From the start till the programme ended around 6.10pm, every time the door opened there was an expectant hush. Heads, including those of the dignitaries on the stage, turned to see if Dada -- never the quickest mover on the cricket pitch -- had arrived.
The traffic does seem to be worse than when I came here in 1969, Tharoor, who had been a Calcuttan for three years as a schoolboy, later said.
Yesterday there was an event (the BCCI Health and Lifestyle Fair) I was to reach at 5pm but we reached at six (that too with a police escort clearing the way before him). Thats how bad the traffic is.
Ratan Tata and Shah Rukh Khan would agree -- both had been stuck in city traffic -- as would former SAIL chairman V.S. Jain who had to switch to a journalists car to reach his destination.
But before he taps out a denunciation on Twitter, Tharoor may want to take a perspective broader than a 140-character limit affords.
Sources said Sourav had been shooting for his quiz show Dadagiri Unlimited at a studio on Jessore Road near the airport. Two episodes were shot today and he could not leave before 5.15pm, a source said. The studio refused comment.
Police said the traffic on the rather long route was the same as on any normal Saturday evening.
There are no reports of any unusual traffic jams from the Park Circus connector to the Park Circus crossing this evening, deputy commissioner (traffic) Dilip Banerjee said.
Tharoor later said he was disappointed that Sourav couldnt make it, not just because he was a great cricketer and captain but also because he is a fellow Xaverian.

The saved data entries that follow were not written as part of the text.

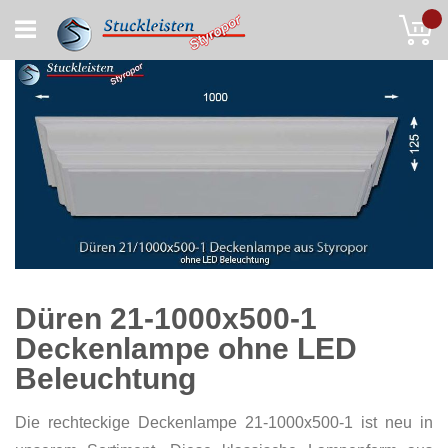
Skip
My
to
Content
Düren 21-1000x500-1
Deckenlampe ohne LED
Beleuchtung
Die rechteckige Deckenlampe 21-1000x500-1 ist neu in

Both Tharoor and Sourav had been students of St Xaviers School, a few hundred metres from the book launch venue.
The book launch organisers had planned an interaction between the two, the cricketer presenting the players points of view and the minister the fans.
Gandhi told the audience he was looking forward to the discussion. But since it was getting late, Tharoor entertained the crowd with cricketing anecdotes from his life.
When the governor was asked to make an observation on one such story, he said: I will make three observations; that might help Ganguly get here.
But even slowing the game down, a tactic the much-fined Sourav would know only too well, didnt help.